Decision of the Supreme Court:
Lord Sumption delivered the leading judgment and the 3 defences as raised by M-Tech all failed. Lord Sumption stated that it was not good enough for M-Tech to simply establish a breach of the Treaty - it had to show that the breach gives it a defence to the trade mark infringement action. It was clear that the unlawful conduct by M-Tech was collateral to the right which Sun was seeking to enforce.
Art. 5 of the Trade Marks Directive provides that the proprietor of a mark shall be entitled to exercise certain rights, including the right to prevent others using his own or an identical mark in connection with the goods and services for which the mark is registered. Lord Sumption found that Art. 5 "is not qualified by any proviso relating to free movement of goods because it does not need to be". The reason is that the reconciliation between Art. 5 of the Trade Marks Directive and Arts. 34-36 TFEU is achieved in the harmonised Directive by Art. 7, where the exhaustion of rights principle is set out.
Sun was entitled to rely on its trade mark rights to control the first marketing of its goods in the EEA and its exercise of these rights did not engage the principle of free movement of goods between Member States as enshrined in Arts. 34-36 TFEU. In this case, Sun's exercise of its trade mark rights only affected the entry of goods onto the EEA Market, and not the movement of goods within it.

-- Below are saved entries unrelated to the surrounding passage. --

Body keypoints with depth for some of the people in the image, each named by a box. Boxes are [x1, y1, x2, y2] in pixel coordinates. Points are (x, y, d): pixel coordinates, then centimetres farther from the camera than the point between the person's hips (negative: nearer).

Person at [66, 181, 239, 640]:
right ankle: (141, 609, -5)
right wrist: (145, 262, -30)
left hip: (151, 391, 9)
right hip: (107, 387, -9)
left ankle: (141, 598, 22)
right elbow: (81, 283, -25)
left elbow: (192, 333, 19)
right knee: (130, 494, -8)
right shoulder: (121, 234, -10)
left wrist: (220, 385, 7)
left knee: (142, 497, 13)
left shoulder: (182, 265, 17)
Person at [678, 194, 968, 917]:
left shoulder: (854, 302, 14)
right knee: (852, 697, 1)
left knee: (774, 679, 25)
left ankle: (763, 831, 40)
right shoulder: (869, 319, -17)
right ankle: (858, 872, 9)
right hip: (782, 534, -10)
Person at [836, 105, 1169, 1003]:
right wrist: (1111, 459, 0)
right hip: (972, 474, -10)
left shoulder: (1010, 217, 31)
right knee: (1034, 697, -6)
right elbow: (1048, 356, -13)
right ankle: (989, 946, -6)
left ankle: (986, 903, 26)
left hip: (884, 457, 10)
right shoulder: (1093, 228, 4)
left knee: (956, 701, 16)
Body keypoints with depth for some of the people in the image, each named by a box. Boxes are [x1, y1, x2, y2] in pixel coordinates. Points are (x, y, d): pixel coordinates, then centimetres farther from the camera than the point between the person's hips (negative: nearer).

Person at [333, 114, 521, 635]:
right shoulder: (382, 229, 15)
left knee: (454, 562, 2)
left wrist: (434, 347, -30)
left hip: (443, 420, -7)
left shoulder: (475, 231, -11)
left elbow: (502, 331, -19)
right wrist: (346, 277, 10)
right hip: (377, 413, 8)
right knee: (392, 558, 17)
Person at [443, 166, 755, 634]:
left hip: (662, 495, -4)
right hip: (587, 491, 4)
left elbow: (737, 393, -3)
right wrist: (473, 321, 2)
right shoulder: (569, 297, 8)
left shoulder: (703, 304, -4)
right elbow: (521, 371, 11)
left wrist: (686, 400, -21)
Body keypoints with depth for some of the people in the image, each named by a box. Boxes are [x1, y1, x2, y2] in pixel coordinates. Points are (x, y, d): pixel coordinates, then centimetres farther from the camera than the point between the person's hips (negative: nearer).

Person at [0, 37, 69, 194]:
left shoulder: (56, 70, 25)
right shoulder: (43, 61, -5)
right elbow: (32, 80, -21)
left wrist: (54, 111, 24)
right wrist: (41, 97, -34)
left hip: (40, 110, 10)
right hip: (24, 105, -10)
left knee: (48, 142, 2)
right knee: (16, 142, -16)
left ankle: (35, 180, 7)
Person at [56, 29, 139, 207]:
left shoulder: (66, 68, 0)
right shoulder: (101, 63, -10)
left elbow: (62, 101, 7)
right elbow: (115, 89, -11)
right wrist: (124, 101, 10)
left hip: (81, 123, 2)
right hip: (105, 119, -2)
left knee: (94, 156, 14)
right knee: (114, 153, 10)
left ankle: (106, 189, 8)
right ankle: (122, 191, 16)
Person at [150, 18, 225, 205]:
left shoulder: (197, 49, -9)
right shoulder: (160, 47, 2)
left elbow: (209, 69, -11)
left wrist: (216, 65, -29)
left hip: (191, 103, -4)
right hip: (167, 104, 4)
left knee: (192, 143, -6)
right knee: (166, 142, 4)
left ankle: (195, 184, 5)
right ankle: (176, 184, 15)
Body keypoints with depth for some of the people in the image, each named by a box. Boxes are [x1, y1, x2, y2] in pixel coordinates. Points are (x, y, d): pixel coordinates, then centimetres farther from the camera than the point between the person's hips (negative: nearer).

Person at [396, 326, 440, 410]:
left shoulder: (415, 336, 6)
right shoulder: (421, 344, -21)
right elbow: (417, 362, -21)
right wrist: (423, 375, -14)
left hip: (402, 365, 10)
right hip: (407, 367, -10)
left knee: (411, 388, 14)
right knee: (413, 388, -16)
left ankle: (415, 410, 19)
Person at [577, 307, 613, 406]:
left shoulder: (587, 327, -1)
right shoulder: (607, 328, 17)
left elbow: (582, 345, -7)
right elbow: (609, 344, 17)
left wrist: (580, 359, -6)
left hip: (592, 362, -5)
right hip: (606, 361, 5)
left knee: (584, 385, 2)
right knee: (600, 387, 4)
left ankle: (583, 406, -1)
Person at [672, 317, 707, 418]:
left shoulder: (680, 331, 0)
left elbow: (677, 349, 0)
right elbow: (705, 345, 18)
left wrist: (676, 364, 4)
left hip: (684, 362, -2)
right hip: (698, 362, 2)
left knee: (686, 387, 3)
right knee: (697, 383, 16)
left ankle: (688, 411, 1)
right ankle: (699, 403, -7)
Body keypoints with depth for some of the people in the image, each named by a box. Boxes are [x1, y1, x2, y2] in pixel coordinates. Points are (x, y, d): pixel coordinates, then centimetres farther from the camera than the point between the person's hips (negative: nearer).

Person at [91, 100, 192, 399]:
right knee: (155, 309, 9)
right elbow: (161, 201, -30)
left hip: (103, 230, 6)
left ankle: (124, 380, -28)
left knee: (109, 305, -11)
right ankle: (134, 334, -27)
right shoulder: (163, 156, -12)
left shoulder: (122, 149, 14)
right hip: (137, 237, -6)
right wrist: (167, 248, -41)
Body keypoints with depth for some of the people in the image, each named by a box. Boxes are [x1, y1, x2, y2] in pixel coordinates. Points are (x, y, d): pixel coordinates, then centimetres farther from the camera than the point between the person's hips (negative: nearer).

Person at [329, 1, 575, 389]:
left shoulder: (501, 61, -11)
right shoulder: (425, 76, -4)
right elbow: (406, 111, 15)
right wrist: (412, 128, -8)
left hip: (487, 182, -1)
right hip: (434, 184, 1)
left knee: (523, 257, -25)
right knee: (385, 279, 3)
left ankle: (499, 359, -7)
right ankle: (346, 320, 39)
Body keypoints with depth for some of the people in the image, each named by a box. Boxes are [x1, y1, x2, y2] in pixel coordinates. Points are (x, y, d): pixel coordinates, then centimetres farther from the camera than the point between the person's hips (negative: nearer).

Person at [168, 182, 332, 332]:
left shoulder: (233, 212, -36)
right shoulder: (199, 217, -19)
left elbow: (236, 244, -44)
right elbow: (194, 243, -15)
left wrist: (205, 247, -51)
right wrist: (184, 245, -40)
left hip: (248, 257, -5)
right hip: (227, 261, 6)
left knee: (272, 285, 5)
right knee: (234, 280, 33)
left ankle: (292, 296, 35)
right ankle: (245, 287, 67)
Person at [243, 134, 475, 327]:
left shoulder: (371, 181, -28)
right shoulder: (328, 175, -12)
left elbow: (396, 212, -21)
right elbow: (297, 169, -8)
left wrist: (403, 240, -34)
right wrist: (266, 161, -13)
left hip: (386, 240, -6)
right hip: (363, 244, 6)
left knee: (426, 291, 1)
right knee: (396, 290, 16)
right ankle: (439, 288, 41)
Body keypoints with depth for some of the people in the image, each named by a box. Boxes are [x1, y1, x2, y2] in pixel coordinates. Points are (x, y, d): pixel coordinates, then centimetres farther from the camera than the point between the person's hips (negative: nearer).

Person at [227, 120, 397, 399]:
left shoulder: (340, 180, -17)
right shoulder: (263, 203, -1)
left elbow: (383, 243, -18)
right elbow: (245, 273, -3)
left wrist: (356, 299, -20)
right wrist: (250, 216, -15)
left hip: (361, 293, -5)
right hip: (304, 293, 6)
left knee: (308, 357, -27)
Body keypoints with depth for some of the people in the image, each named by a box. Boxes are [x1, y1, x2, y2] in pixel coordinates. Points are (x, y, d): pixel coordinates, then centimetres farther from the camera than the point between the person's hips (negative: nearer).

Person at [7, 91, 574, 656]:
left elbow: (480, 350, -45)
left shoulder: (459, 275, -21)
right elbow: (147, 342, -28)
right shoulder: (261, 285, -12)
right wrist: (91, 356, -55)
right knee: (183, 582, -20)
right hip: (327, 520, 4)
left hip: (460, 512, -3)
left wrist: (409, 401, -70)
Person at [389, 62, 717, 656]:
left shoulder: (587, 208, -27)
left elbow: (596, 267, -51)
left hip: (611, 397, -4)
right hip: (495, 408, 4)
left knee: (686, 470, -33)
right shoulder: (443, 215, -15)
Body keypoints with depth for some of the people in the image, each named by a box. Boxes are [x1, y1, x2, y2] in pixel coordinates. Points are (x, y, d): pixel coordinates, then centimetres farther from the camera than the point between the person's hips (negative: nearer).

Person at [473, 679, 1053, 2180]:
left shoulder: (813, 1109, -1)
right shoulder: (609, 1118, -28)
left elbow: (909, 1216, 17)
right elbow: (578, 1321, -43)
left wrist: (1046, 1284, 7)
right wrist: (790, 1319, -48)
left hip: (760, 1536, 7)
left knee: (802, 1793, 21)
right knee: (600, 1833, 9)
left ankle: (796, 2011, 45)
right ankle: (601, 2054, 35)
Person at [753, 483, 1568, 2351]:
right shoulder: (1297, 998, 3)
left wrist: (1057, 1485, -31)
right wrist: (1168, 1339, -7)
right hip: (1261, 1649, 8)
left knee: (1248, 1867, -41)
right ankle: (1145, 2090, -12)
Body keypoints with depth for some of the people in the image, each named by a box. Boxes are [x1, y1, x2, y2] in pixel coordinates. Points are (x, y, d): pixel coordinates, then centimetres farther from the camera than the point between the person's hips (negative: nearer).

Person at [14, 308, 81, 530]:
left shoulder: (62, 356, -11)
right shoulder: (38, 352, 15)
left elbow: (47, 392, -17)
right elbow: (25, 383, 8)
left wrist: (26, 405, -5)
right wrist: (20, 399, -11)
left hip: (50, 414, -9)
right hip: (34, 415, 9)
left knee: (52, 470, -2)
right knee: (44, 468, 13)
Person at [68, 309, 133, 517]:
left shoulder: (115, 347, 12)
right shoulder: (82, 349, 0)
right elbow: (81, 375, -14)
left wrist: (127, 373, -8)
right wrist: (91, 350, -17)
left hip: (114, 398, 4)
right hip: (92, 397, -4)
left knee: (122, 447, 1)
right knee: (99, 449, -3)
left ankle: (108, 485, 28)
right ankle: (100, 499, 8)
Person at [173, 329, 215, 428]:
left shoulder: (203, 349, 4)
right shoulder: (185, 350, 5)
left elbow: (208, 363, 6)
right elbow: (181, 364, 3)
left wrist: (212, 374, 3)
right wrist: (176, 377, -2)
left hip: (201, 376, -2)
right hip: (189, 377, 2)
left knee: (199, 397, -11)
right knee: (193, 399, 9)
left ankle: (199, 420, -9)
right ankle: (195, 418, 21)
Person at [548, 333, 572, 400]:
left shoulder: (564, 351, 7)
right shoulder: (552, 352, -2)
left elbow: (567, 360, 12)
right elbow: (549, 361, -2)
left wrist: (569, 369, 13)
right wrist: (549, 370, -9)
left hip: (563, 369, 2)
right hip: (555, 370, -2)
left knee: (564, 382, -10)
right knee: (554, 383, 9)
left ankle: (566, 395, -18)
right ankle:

Turning to M-Tech's second Euro-defence which was based on Art. 101 TFEU, it was found that an intellectual property right is not in itself an agreement or concerted practice capable of contravening Art. 101 TFEU. However, Lord Sumption found that "there are undoubtedly circumstances in which it may be unenforceable because there is a sufficient nexus between the exercise of the right and the agreement or concerted practice in question". In this case, there was no such nexus.
M-Tech's Art. 101 arguments focused on Sun withholding information about the provenance of its goods and Sun's distribution agreements with a network of authorised dealers. The Judge held that there was no relevant connection between the policy of withholding information about provenance and the prevention, restriction and distortion of competition by means of distribution agreements. Further, there was no relevant connection between the policy of withholding information and the enforcement of Sun's right to control the first marketing of its trade-marked goods in the EEA.
As both of M-Tech's Euro-defences had failed, Lord Sumption found that its defence which was based on an abuse of its rights was also incapable of succeeding.
Reference to the CJEU
Whilst many commentators had expected that this case might necessitate a reference to the CJEU and indeed the Supreme Court was invited to make such a reference, it did not find that one was warranted in this instance. The Court found that whilst there are obscurities in parts of this area of EU law, the particular legislative provisions and principles which made M-Tech's case impossible were entirely clear and no reference was required to elucidate them.